Pandora investors are taking the report as a sign of impending doom. Shares fell as much as 10% overnight, though early morning prices settled down at a more reasonable 3% drop.

Either way, this isn't bad news for Pandora at all. In fact, it's just about the best thing that could happen to Pandora, because Apple's presence gives a whole new level of legitimacy to the streaming music market. That's why I just started a bullish CAPScall on Pandora. I'm getting a discount based on positive news?

Look, I get that Apple's presence looks scary. Cupertino is an established force in the music industry thanks to its phenomenal success with the iTunes music store. Take that long-standing expertise and industry connections, add in the deepest pockets you've ever seen on a pair of casual business slacks, and sound the evacuation alarms.

But that's not what happens when the big boys move in on a fledgling market like this newfangled streaming music idea. If Apple plans to thwart Pandora's growth plans, well, thwart away, big guy!

Let's go back to 2005. Netflix (Nasdaq: NFLX  ) was a toddler playing with DVD mailers in a grown-up marketplace. "How cute!" said Blockbuster and Wal-Mart (NYSE: WMT  ) as they moved in for the kill. The leading video rental chain and the world's largest retailer would surely crush tiny Netflix between them, like you'd smash a bug under your heel.
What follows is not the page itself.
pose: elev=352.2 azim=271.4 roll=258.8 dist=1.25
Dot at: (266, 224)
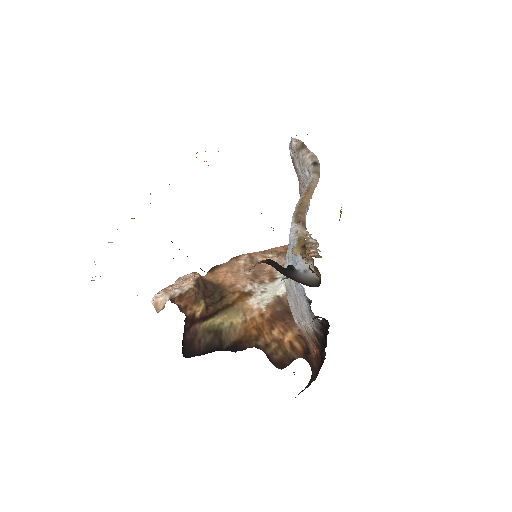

Nope. Instead, Netflix took the free publicity from these potentially murderous threats and turned it into a competitive advantage. "The big dudes want to do what we're doing, but we'll do it better!" A few years later, Wal-Mart had sold its customer list to Netflix and Blockbuster staged a fine production of Faulkner's As I Lay Dying.

That's just the most vivid example of a greater trend. Disruptive business models tend to go through a cycle of ridicule and disdain, followed by serious market responses, and in the end, the new idea moves into the mainstream.

I'm not saying that Apple will fail like Wal-Mart or Blockbuster did, but this move only increases Pandora's chances to survive and thrive. I'd imagine that Cupertino is negotiating lower royalty rates with the labels, for example, thus treading a new path for Pandora to follow.

So yeah, I'm suddenly bullish on Pandora -- thanks to Apple.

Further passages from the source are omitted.